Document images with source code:
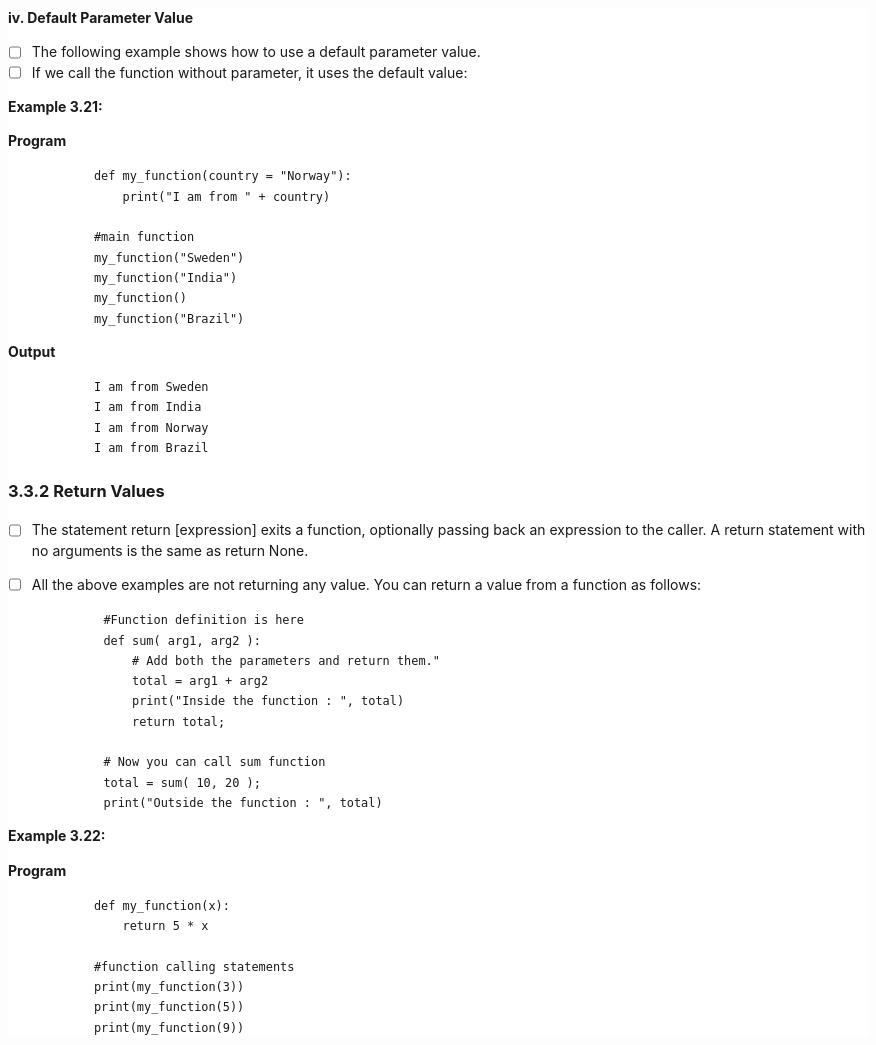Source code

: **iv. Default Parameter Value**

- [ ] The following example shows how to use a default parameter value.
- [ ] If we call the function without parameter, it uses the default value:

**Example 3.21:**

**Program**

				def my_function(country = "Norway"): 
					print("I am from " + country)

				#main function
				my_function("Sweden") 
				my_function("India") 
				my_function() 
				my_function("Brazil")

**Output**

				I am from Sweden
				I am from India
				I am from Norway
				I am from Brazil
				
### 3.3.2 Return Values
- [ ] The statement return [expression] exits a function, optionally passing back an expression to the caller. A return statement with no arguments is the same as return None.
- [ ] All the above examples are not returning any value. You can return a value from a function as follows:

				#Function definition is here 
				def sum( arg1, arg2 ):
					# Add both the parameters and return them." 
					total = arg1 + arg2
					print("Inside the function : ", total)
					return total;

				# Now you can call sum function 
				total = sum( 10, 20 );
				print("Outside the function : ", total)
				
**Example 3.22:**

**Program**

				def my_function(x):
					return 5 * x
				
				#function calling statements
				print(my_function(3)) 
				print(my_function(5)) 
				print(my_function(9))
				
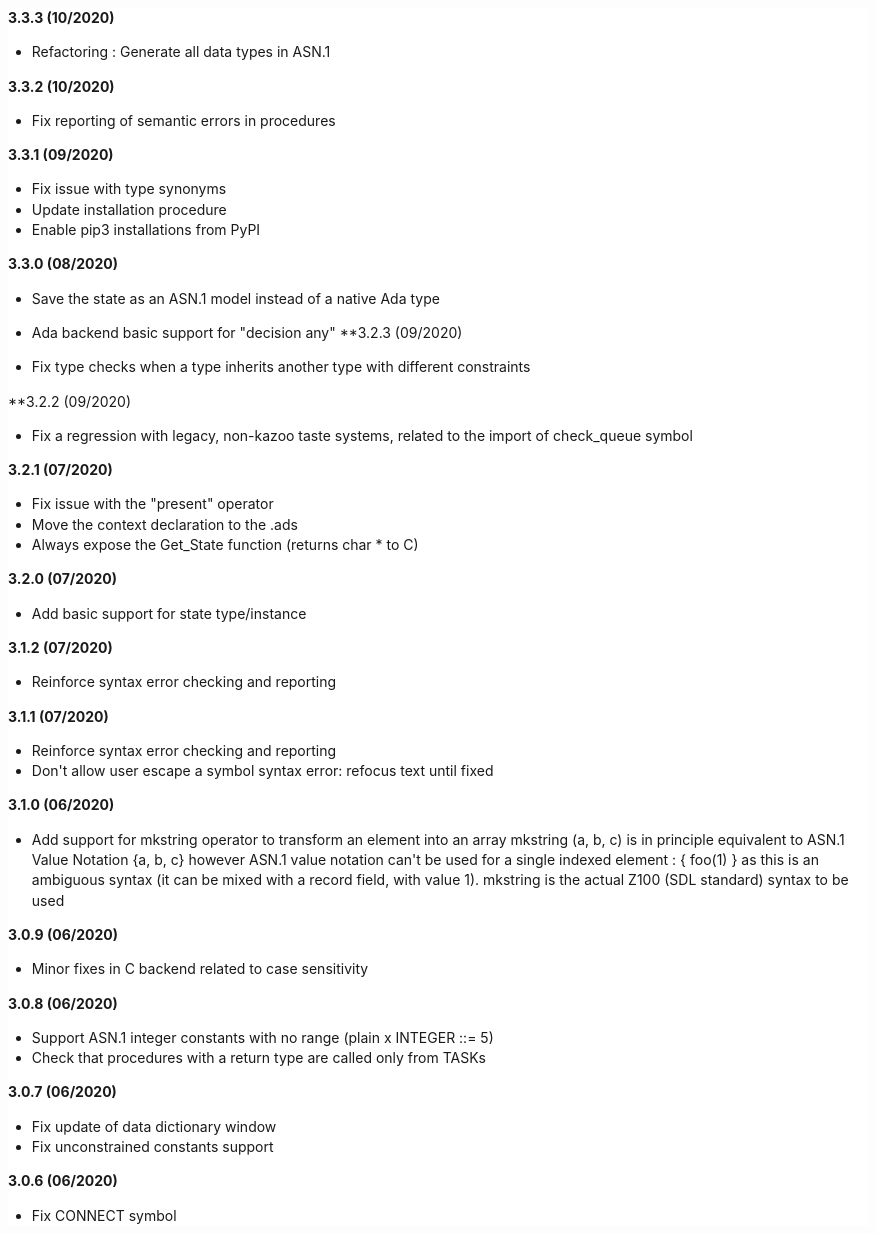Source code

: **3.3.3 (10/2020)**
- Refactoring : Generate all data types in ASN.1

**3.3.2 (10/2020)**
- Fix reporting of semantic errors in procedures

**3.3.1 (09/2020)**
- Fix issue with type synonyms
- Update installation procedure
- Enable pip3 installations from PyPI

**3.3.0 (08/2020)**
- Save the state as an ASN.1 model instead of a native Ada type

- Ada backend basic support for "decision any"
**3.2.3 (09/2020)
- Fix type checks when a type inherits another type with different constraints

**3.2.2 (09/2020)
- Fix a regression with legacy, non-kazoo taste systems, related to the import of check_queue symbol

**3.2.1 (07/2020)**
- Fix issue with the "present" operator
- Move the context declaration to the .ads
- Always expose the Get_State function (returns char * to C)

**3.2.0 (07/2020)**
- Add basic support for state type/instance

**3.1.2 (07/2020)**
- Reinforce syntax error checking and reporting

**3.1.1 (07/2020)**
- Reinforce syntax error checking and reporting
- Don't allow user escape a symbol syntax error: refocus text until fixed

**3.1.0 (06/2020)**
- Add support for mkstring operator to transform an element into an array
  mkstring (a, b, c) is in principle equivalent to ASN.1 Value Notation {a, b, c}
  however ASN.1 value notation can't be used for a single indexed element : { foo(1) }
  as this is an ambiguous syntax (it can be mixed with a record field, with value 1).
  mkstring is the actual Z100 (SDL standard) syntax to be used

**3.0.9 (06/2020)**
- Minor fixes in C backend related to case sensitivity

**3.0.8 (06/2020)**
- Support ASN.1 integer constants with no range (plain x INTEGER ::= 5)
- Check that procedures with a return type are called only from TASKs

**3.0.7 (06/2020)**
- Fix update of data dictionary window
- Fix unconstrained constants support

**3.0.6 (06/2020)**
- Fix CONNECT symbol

Work to complete:
Change every "Norway" in the lines above to "Finland" and write all the lines out again with nothing else altered. Leave the pictures out.

Output below:
Source code

: **iv. Default Parameter Value**

- [ ] The following example shows how to use a default parameter value.
- [ ] If we call the function without parameter, it uses the default value:

**Example 3.21:**

**Program**

				def my_function(country = "Finland"): 
					print("I am from " + country)

				#main function
				my_function("Sweden") 
				my_function("India") 
				my_function() 
				my_function("Brazil")

**Output**

				I am from Sweden
				I am from India
				I am from Finland
				I am from Brazil
				
### 3.3.2 Return Values
- [ ] The statement return [expression] exits a function, optionally passing back an expression to the caller. A return statement with no arguments is the same as return None.
- [ ] All the above examples are not returning any value. You can return a value from a function as follows:

				#Function definition is here 
				def sum( arg1, arg2 ):
					# Add both the parameters and return them." 
					total = arg1 + arg2
					print("Inside the function : ", total)
					return total;

				# Now you can call sum function 
				total = sum( 10, 20 );
				print("Outside the function : ", total)
				
**Example 3.22:**

**Program**

				def my_function(x):
					return 5 * x
				
				#function calling statements
				print(my_function(3)) 
				print(my_function(5)) 
				print(my_function(9))
				
Source code

: **3.3.3 (10/2020)**
- Refactoring : Generate all data types in ASN.1

**3.3.2 (10/2020)**
- Fix reporting of semantic errors in procedures

**3.3.1 (09/2020)**
- Fix issue with type synonyms
- Update installation procedure
- Enable pip3 installations from PyPI

**3.3.0 (08/2020)**
- Save the state as an ASN.1 model instead of a native Ada type

- Ada backend basic support for "decision any"
**3.2.3 (09/2020)
- Fix type checks when a type inherits another type with different constraints

**3.2.2 (09/2020)
- Fix a regression with legacy, non-kazoo taste systems, related to the import of check_queue symbol

**3.2.1 (07/2020)**
- Fix issue with the "present" operator
- Move the context declaration to the .ads
- Always expose the Get_State function (returns char * to C)

**3.2.0 (07/2020)**
- Add basic support for state type/instance

**3.1.2 (07/2020)**
- Reinforce syntax error checking and reporting

**3.1.1 (07/2020)**
- Reinforce syntax error checking and reporting
- Don't allow user escape a symbol syntax error: refocus text until fixed

**3.1.0 (06/2020)**
- Add support for mkstring operator to transform an element into an array
  mkstring (a, b, c) is in principle equivalent to ASN.1 Value Notation {a, b, c}
  however ASN.1 value notation can't be used for a single indexed element : { foo(1) }
  as this is an ambiguous syntax (it can be mixed with a record field, with value 1).
  mkstring is the actual Z100 (SDL standard) syntax to be used

**3.0.9 (06/2020)**
- Minor fixes in C backend related to case sensitivity

**3.0.8 (06/2020)**
- Support ASN.1 integer constants with no range (plain x INTEGER ::= 5)
- Check that procedures with a return type are called only from TASKs

**3.0.7 (06/2020)**
- Fix update of data dictionary window
- Fix unconstrained constants support

**3.0.6 (06/2020)**
- Fix CONNECT symbol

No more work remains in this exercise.